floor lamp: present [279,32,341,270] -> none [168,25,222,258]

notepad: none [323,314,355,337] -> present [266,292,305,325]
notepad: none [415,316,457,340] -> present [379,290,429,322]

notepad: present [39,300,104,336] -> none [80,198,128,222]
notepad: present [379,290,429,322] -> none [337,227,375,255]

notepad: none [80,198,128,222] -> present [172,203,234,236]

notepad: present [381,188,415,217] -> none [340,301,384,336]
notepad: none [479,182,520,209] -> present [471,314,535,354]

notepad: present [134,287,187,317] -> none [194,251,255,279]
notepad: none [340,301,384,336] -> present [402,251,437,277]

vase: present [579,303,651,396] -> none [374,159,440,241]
+---+
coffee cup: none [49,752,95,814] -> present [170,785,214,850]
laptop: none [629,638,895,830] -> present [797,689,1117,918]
+---+
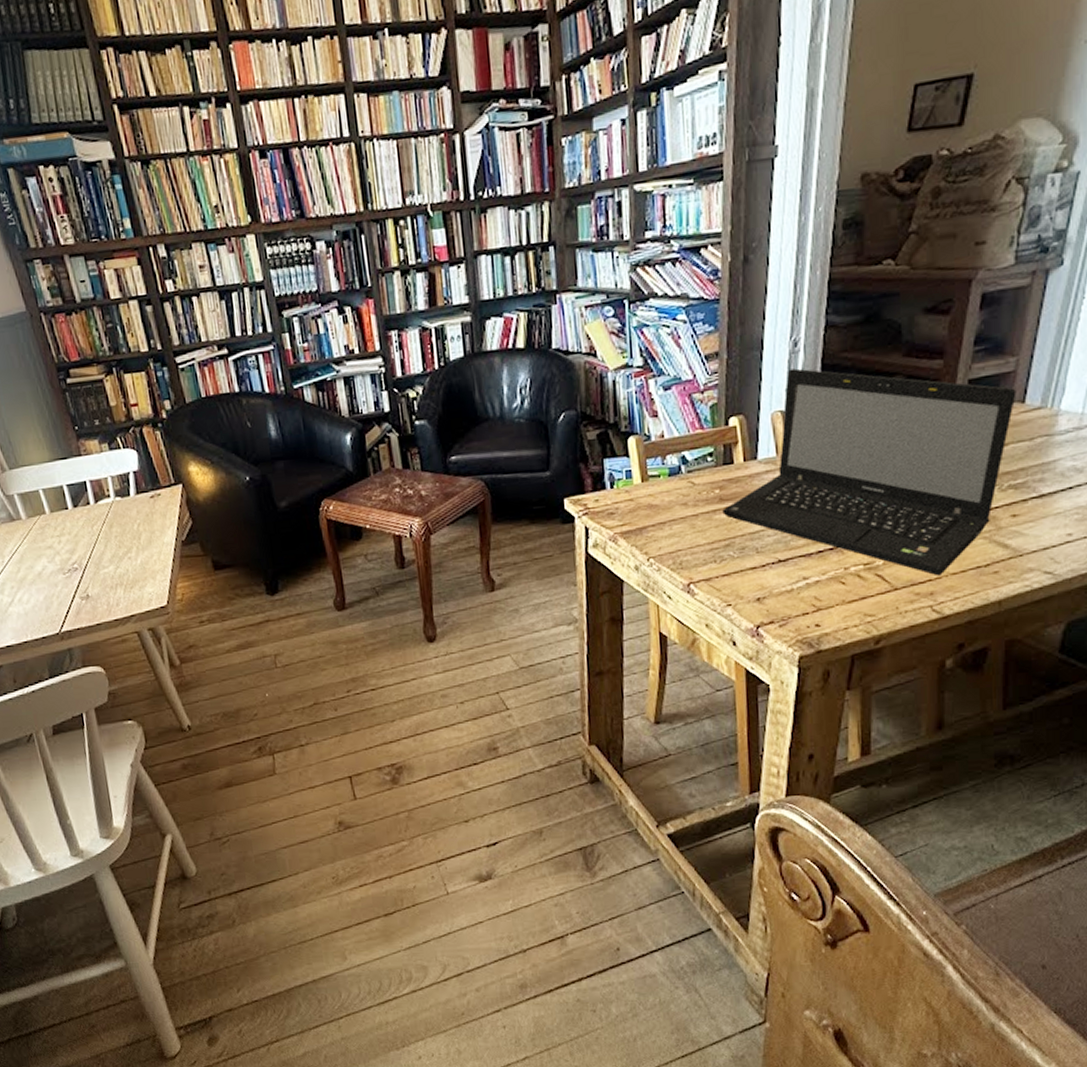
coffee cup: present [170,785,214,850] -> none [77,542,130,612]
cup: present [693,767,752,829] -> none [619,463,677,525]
+---+
Exercise prompt >> From the records above, reproduce exactly the lines from the one with "floor lamp: present" to the one with "vase: present [579,303,651,396]", both included, and no others.

Reply to the exercise >>
floor lamp: present [279,32,341,270] -> none [168,25,222,258]

notepad: none [323,314,355,337] -> present [266,292,305,325]
notepad: none [415,316,457,340] -> present [379,290,429,322]

notepad: present [39,300,104,336] -> none [80,198,128,222]
notepad: present [379,290,429,322] -> none [337,227,375,255]

notepad: none [80,198,128,222] -> present [172,203,234,236]

notepad: present [381,188,415,217] -> none [340,301,384,336]
notepad: none [479,182,520,209] -> present [471,314,535,354]

notepad: present [134,287,187,317] -> none [194,251,255,279]
notepad: none [340,301,384,336] -> present [402,251,437,277]

vase: present [579,303,651,396] -> none [374,159,440,241]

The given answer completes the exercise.